(Data items)

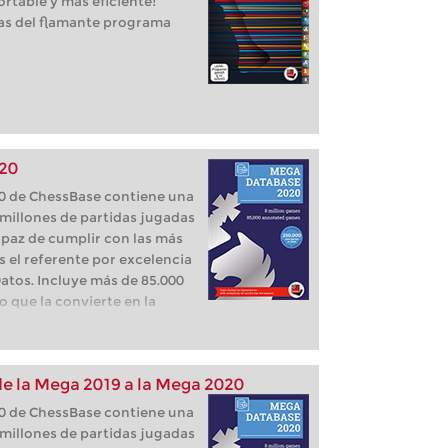
rtable y más eficiente!
jas del flamante programa
20
0 de ChessBase contiene una
millones de partidas jugadas
Capaz de cumplir con las más
 el referente por excelencia
Datos. Incluye más de 85.000
 que la convierte en la
tidas analizadas al más alto
os profesionales! Y gracias a
0 de ChessBase prepárese con
e la Mega 2019 a la Mega 2020
 la próxima partida. Aprenda
os a comprender mejor sus
0 de ChessBase contiene una
 cómo fortalecer su
millones de partidas jugadas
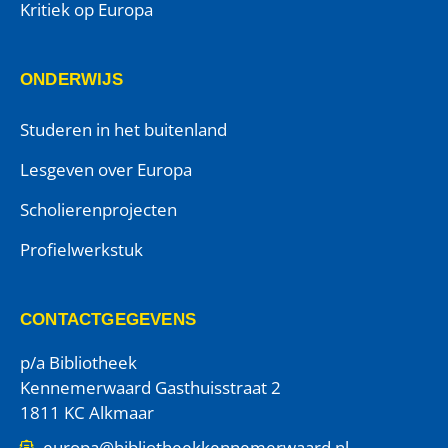
Kritiek op Europa
ONDERWIJS
Studeren in het buitenland
Lesgeven over Europa
Scholierenprojecten
Profielwerkstuk
CONTACTGEGEVENS
p/a Bibliotheek
Kennemerwaard Gasthuisstraat 2
1811 KC Alkmaar
europa@bibliotheekkennemerwaard.nl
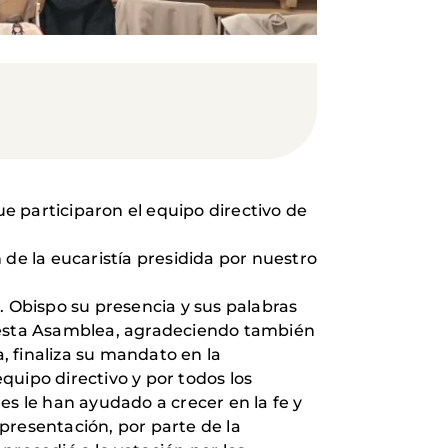
e participaron el equipo directivo de
 de la eucaristía presidida por nuestro
r. Obispo su presencia y sus palabras
ar esta Asamblea, agradeciendo también
a, finaliza su mandato en la
quipo directivo y por todos los
es le han ayudado a crecer en la fe y
presentación, por parte de la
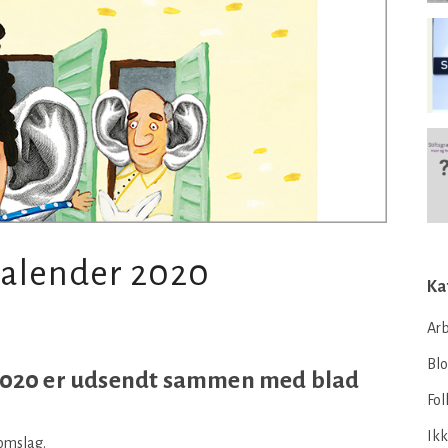
Kalender 2020
Ka
Arb
Bl
2020 er udsendt sammen med blad
Fol
Ikk
omslag.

= Work task =
Repeat the entries exactly. Any picture is to be left out.

= Reply =
rtable y más eficiente!
jas del flamante programa
20
0 de ChessBase contiene una
millones de partidas jugadas
Capaz de cumplir con las más
 el referente por excelencia
Datos. Incluye más de 85.000
 que la convierte en la
tidas analizadas al más alto
os profesionales! Y gracias a
0 de ChessBase prepárese con
e la Mega 2019 a la Mega 2020
 la próxima partida. Aprenda
os a comprender mejor sus
0 de ChessBase contiene una
 cómo fortalecer su
millones de partidas jugadas
Kritiek op Europa
ONDERWIJS
Studeren in het buitenland
Lesgeven over Europa
Scholierenprojecten
Profielwerkstuk
CONTACTGEGEVENS
p/a Bibliotheek
Kennemerwaard Gasthuisstraat 2
1811 KC Alkmaar
europa@bibliotheekkennemerwaard.nl
e participaron el equipo directivo de
 de la eucaristía presidida por nuestro
r. Obispo su presencia y sus palabras
ar esta Asamblea, agradeciendo también
a, finaliza su mandato en la
quipo directivo y por todos los
es le han ayudado a crecer en la fe y
presentación, por parte de la
Kalender 2020
Ka
Arb
Bl
2020 er udsendt sammen med blad
Fol
Ikk
omslag.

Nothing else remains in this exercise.